For Kubernetes Proxy recordings, send the same list inside record_config.custom_dedup_fields on POST /record/start. Updating the config applies to newly started or restarted agent processes.

Field-path rules:

  • request.X—resolve X (dot-notated) in the request body.
  • response.X—resolve it in the response body.
  • Bare X—try the request body first, fall back to the response body.
  • Path matching uses the same {id} normalisation as the base signature, so /products/42 in traffic matches /products/{id} in config.
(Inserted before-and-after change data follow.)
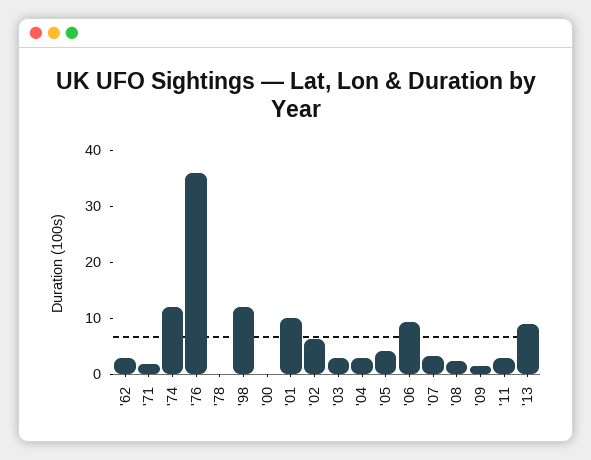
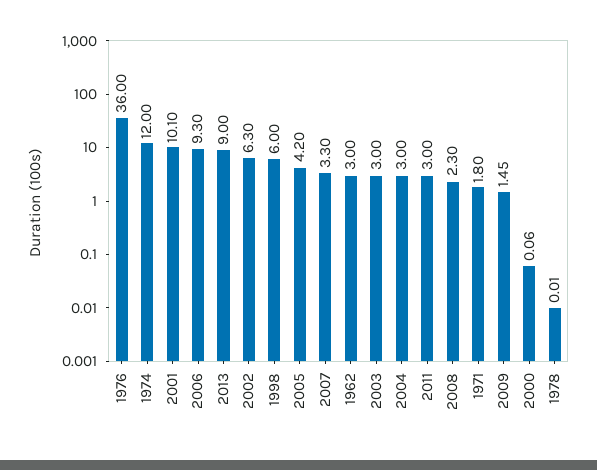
  {
    "'62": 3,
    "'71": 1.8,
    "'74": 12,
    "'76": 36,
    "'78": 0.01,
-   "'98": 12,
+   "'98": 6,
    "'00": 0.06,
    "'01": 10.1,
    "'02": 6.3,
    "'03": 3,
    "'04": 3,
    "'05": 4.2,
    "'06": 9.3,
    "'07": 3.3,
    "'08": 2.3,
    "'09": 1.45,
    "'11": 3,
    "'13": 9
  }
Method matching is case-insensitive.

You can also pass the same JSON via the CLI:

keploy enterprise record --static-dedup \
--custom-dedup-fields='[{"method":"GET","path":"/products/{id}","statusCode":200,"fields":["response.product_id"]}]' \
-c "docker compose up"

What ends up in the schema

Suppose the recorded session captures these GET /products/{id} responses across the run:

GET /products/1   → { "name": "...", "price": ..., "product_id": "1"   }
GET /products/42 → { "name": "...", "price": ..., "product_id": "42" }
GET /products/999 → { "name": "...", "price": ..., "product_id": "999" }

After auto-replay, the OpenAPI document Keploy generates for the service includes an enum listing every distinct value observed for the marked field:

"GetProducts200Response": {
"properties": {
"name": { "type": "string" },
"price": { "type": "number" },
"product_id": {
"enum": ["1", "42", "999"],
"type": "string"
}
},
"type": "object"
}

Without the custom-dedup-fields entry the property would be "product_id": { "type": "string" }—the inferred type is still correct, but the discrete value space is lost. The same generated document is what the Schemas section of the Keploy console renders, so the enum values are visible directly in the UI.

When should I use this?

  • Live traffic capture in prod or pre-prod. Recording a service behind a load balancer without dedup almost always produces a pile of nearly identical tests. Static dedup keeps the suite small and focused.
  • Noisy background jobs. Cron pings, health checks, retry storms—all collapse to one test each.
  • Any environment where rebuilding with coverage wiring is impractical (polyglot services, third-party images, read-only runtimes). Coverage-based dedup requires language-specific runtime setup inside the image or launch command; static dedup does not.

Pair with recording filters when you want to exclude known traffic entirely (e.g. /health) rather than collapse it to one sample.